In the American League Championship Series that year, the California Angels had a three-games-to-one lead and took a 5-2 lead into the ninth inning of game five. The Red Sox rallied for two runs, and with two outs, Dave Henderson came to the plate with a man on. His homer was the difference in the game, and Boston handily won games six and seven to advance to the World Series against the Mets.

That triumph, of course, didn’t last. It was past midnight, October 25 became October 26, and I was pounding the footstool of my father’s leather chair. The infamous grounder went through Bill Buckner’s legs. The Mets won game six to even the World Series.

I watched Game Seven, or some of it at least. I wasn’t alone in skipping out early. As Dan Riley writes in the epilogue to The Red Sox Reader, “I just didn’t have the emotional stamina to do it.” Implicit: The series was already lost. And even I – no history, no heartbreak, too young – knew it. Somehow.

“Trash Can” Boyd – as my father and I called him, instead of the proper nickname “Oil Can” – pitched for Boston in game seven. Did the label – obvious, but surely adopted by many Sox fans who had no confidence in the erratic pitcher – doom him?

3.

In the summer of 1986, while taking phys. ed. in summer school to avoid having to take it during my sophomore year of high school, we played slow-pitch softball. One or two games, probably, at the high-school baseball field.

In my first at-bat, I struck out swinging, which is pretty embarrassing in slow-pitch softball. In my second at bat, I hit a home run, a pull over the leftfield fence, a shot that in another time would have sailed over my head.

I’d never claim that it exorcised the ghosts of Little League, but, even being cautious, it was my crowning moment as a non-athlete. Truer still, it was probably the first time I felt genuine pride in the healthy sense – that great fuck-you to everybody who doubted me.

In subsequent summers, I umpired at North Newark. In the field (during both varsity and farm games), I never felt comfortable. For some reason, I always feared screwing up the force-out call, that split second when the umpire must watch the ball go into the glove while seeing when the foot hits the bag. I dreaded even the easy calls. I was never even sure where I should be positioned.

Behind the plate (farm games only), I was more comfortable. There was, of course, the anonymity the mask afforded. And the coaches weren’t so harsh in farm. The kids, too, were more innocent, many forced into this rite of passage. Scared.

And as the man behind the catcher, wearing a facemask and a chest protector, I had no problem punching them out on strike three, although I never found a convincing, authoritative, or distinctive strikeout routine.

4.

On September 7, 1998 – my dead father’s birthday – I visited Fenway Park for the first time. On that day, Mark McGwire hit his 61st home run to tie Roger Maris’ longstanding single-season record.
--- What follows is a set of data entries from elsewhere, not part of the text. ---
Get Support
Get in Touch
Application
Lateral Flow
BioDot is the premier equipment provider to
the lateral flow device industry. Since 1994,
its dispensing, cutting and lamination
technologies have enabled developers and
My mother fretted – often and out loud – that rain would postpone the game, and the real reason of our New England vacation would not happen.

It was a three-game series with the first-place Yankees, with the Red Sox well out of contention for the division title and comfortably leading the wild-card race, but stumbling after a bad series with Toronto. It was Labor Day.
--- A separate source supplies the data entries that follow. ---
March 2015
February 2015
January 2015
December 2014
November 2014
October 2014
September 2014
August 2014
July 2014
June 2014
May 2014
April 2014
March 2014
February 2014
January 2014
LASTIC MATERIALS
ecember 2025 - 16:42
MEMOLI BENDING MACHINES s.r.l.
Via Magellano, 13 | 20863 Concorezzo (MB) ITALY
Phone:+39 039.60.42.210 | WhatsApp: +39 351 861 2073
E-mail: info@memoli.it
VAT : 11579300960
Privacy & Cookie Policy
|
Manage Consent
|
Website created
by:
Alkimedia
Our tickets were in the right-field bleachers, among thousands of Yankee fans chanting “Red Sox suck!” as New York built a 3-0 lead. In the bottom of the seventh, the Red Sox scored three to tie the game against David Wells. In the bottom of the eighth, John Valentin hit a controversial home run to center to give the BoSox the 4-3 lead. I stood when the ball left the bat, and we all watched the kid in the stands snatch a ball that might have otherwise bounced off the wall. My mother had a big smile on her face, looking at me, not because of the result, but because I was happy. Tom Gordon pitched a perfect ninth with two strikeouts for the save. The New Yorkers were subdued on subway ride home, drowned out by a chant: “Yankeess suck! Yankees suck!”

Boston lost the final two games of the series, and lost to Cleveland in the playoffs. I caught the tail end of the third game at a bar, on a gloomy Friday evening, and fell asleep during the final game on my girlfriend’s bed.